Par un arrêt du 9 juillet 2025, la Cour de cassation, première chambre civile, se prononce sur la contestabilité d’un avis déontologique ordinal et sa possible nature décisionnelle. L’affaire naît d’une procédure prud’homale au cours de laquelle un avocat a produit des courriels, suscitant une réclamation pour violation du secret professionnel. La commission de déontologie de l’ordre des avocats, saisie, a demandé à l’intéressé de renoncer à cette production.
Un recours a été formé contre cet avis, que la Cour d’appel de Paris, par arrêt du 21 novembre 2024, a déclaré irrecevable. Devant la juridiction de cassation, une question prioritaire de constitutionnalité soutenait que l’absence de voie de recours juridictionnel contre un tel avis, pris en application de l’article 21 de la loi du 31 décembre 1971, méconnaîtrait les exigences constitutionnelles du droit au recours effectif. La question posée tenait à la qualification de l’acte contesté: s’agit‑il d’une décision faisant grief ou d’un avis dépourvu d’effets juridiques certains? La Cour énonce que « En effet, l’avis rendu par le bâtonnier en vertu des pouvoirs qui lui sont conférés à l’article 21 de la loi du 31 décembre 1971 précitée ou par la commission qu’il délègue dans cette mission, dépourvu de caractère contraignant, ne s’impose pas à son destinataire, n’emporte pas de conséquences certaines à son égard et ne constitue donc pas une décision faisant grief au regard de laquelle s’apprécie la nécessité de prévoir un recours juridictionnel. » Elle en déduit: « En conséquence, il n’y a pas lieu de la renvoyer au Conseil constitutionnel. » Le dispositif précise encore: « DIT N’Y AVOIR LIEU DE RENVOYER au Conseil constitutionnel la question prioritaire de constitutionnalité ; ».
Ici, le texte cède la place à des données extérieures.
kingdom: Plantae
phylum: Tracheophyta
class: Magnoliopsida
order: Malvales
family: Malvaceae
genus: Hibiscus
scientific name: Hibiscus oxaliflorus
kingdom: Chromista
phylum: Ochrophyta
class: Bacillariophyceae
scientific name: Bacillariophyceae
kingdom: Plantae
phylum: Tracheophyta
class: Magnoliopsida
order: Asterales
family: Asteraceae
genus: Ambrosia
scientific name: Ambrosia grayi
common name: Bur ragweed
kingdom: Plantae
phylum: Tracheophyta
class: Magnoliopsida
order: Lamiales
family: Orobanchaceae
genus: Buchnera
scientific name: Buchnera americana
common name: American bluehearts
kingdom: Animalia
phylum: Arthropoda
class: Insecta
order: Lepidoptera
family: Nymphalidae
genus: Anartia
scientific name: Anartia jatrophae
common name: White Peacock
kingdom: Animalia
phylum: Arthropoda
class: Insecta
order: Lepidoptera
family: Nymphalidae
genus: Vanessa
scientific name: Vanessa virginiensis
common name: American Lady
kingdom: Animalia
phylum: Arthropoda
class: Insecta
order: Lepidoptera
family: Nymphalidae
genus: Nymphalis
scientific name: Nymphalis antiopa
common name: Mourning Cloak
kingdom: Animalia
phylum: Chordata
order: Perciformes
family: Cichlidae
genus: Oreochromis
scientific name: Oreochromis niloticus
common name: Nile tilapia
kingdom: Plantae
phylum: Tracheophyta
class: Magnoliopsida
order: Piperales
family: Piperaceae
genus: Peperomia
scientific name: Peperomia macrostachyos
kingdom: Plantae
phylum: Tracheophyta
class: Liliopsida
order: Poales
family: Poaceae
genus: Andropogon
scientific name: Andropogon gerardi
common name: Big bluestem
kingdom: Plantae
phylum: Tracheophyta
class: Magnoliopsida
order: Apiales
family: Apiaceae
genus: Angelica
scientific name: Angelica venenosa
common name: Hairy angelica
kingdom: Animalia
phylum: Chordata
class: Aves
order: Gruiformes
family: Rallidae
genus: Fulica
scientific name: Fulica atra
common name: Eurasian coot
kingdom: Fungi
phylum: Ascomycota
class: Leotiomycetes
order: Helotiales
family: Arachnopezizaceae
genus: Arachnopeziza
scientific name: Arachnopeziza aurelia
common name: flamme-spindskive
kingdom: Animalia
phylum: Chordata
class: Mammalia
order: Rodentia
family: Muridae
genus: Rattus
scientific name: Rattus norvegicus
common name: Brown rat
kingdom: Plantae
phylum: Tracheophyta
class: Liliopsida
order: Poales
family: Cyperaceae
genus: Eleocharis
I. La qualification d’un avis ordinal dépourvu d’effets contraignants
A. Fondement textuel et office de l’article 21 de 1971
L’article 21 confie au bâtonnier, directement ou par commission déléguée, une mission de régulation déontologique qui s’exerce par la voie de l’avis. Cet instrument oriente la conduite professionnelle sans édicter d’obligation, marque typique du droit souple. La Cour le rappelle en des termes particulièrement explicites, en relevant l’absence de « caractère contraignant » et l’impossibilité pour l’avis « de s’imposer » au destinataire. L’acte ne statue pas sur des droits ni ne modifie la situation juridique; il éclaire, recommande et alerte, sans produire par lui‑même de charge, interdiction ou sanction.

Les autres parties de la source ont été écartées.